Rather than planning out her carved narratives, Balcıoğlu embraces spontaneity.
"I don't plan anything before I start," she reveals. "It comes out very much like an improvisation. And, it depends on how I'm feeling that day. Sometimes it's calm and sometimes it's fiery."
In their new group show, The Mortal Coil, Balcıoğlu and Masey's vessels establish an intriguing counterpoint with Em Kettner's precisely measured 2x2 inch ceramic tile vignettes.
"The tiles are my sketchbook, if each page turned to stone," Kettner notes. "I use them to imagine origin stories or future narratives for my sculptures, and they often touch on the pressures of having a body that is always on display, always under study."
The diminutive scale of Kettner's work demands intimate engagement.
"The illustrations tend to incorporate erotic or mischievous behavior, so the scale is a nod to peep show voyeurism," she adds. "A visitor has to lean in close to see the salacious scenes, as if through a keyhole in a locked door."
Much like Balcıoğlu and Masey's works, Kettner's sequential storytelling also draws from historical precedents.
"I love medieval narrative paintings, tapestries and decorated Greek vessels where the main character pops up multiple times on the same surface to enact different moments in their story,” she says. “These objects provide a kind of proto-animation—the action unfolds sequentially and suggests the passage of time via a static medium."
The Mortal Coil ingeniously highlights these divergent approaches to handmade ceramic storytelling.
"We're each telling stories 'in the round' but one is convex and the other concave,” Kettner says. “I like imagining how a visitor might have to shift their perspective and change positions as they explore the gallery: A dimensional vessel compels you to move around it, up close, to receive the whole story, meanwhile flat works hung sequentially on the wall invite a larger orbit."

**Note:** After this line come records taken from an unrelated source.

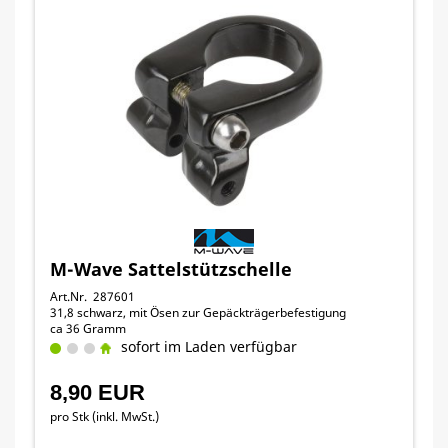
M-Wave Sattelstützschelle
Art.Nr. 287601
31,8 schwarz, mit Ösen zur Gepäckträgerbefestigung
ca 36 Gramm
sofort im Laden verfügbar
8,90 EUR
pro Stk (inkl. MwSt.)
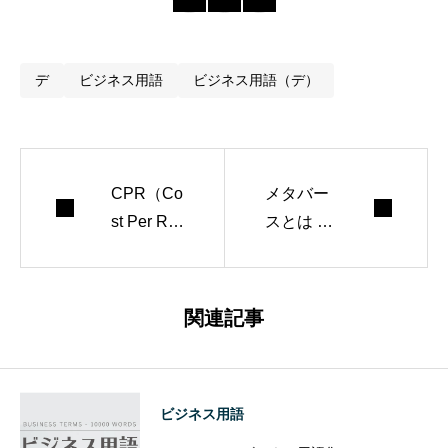
デ
ビジネス用語
ビジネス用語（デ）
CPR（Co
メタバー
st Per Re
スとは -
sponse）
［ビジネ
とは -［W
ス用語
EBマーケ
集］
関連記事
ティング
用語集］
ビジネス用語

Serendipitously during the show’s development, one of Kettner's narrative sequences even inadvertently captured Balcıoğlu's own artistic process.

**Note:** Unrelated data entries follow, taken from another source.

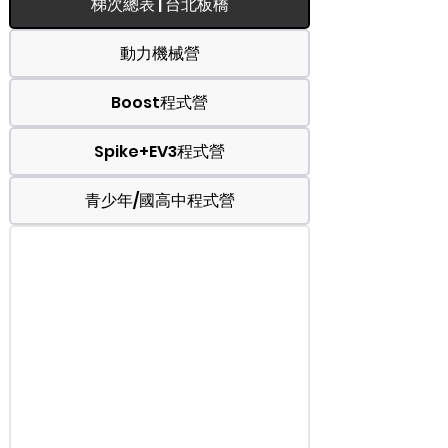
梯次總表 | 台北板橋
動力機械營
Boost程式營
Spike+EV3程式營
青少年/國高中程式營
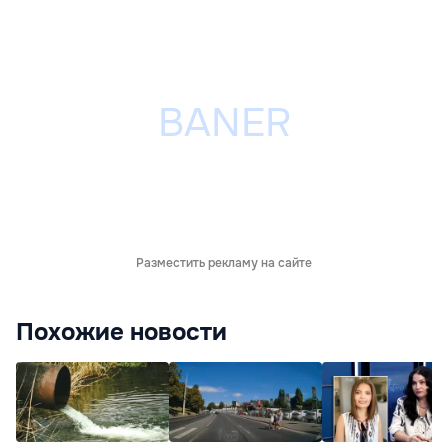
Разместить рекламу на сайте
Похожие новости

"When she sent me her story it was super funny to me,” Balcıoğlu recalls. “I laughed so hard, because that potter she was showing, and who was being watched from a very voyeuristic perspective, was me!”

Courtesy Form 7 Concept
This unplanned synchronicity echoes the exhibition's investigation of visibility, creation and transformation.
"Viewers might notice shared qualities and diverging paths,” Kettner muses, “and be able to put together other, more complex stories that neither Ekin nor I could predict when working in our separate studios a thousand miles apart.”

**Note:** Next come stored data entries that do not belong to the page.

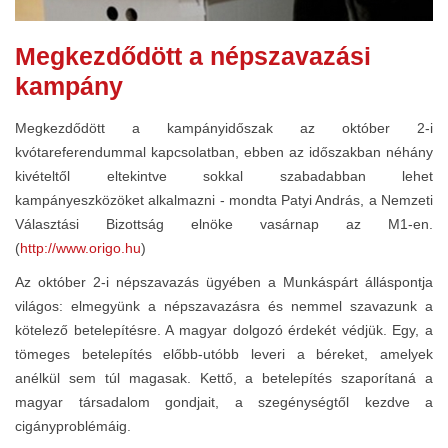
Megkezdődött a népszavazási
kampány
Megkezdődött a kampányidőszak az október 2-i
kvótareferendummal kapcsolatban, ebben az időszakban néhány
kivételtől eltekintve sokkal szabadabban lehet
kampányeszközöket alkalmazni - mondta Patyi András, a Nemzeti
Választási Bizottság elnöke vasárnap az M1-en.
(
http://www.origo.hu
)
Az október 2-i népszavazás ügyében a Munkáspárt álláspontja
világos: elmegyünk a népszavazásra és nemmel szavazunk a
kötelező betelepítésre. A magyar dolgozó érdekét védjük. Egy, a
tömeges betelepítés előbb-utóbb leveri a béreket, amelyek
anélkül sem túl magasak. Kettő, a betelepítés szaporítaná a
magyar társadalom gondjait, a szegénységtől kezdve a
cigányproblémáig.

Like accidentally catching someone's eye across a crowded room, the unexpected intimacy in The Mortal Coil bridges distances between artist studios and personal histories. Through a hands-on approach to storytelling, the act of looking can be as important as the objects themselves, and this might just remind us that permanence can be playful, mistakes can be meaningful and sometimes the most honest conversations happen through objects that ask us to shift our perspective, both literally and figuratively.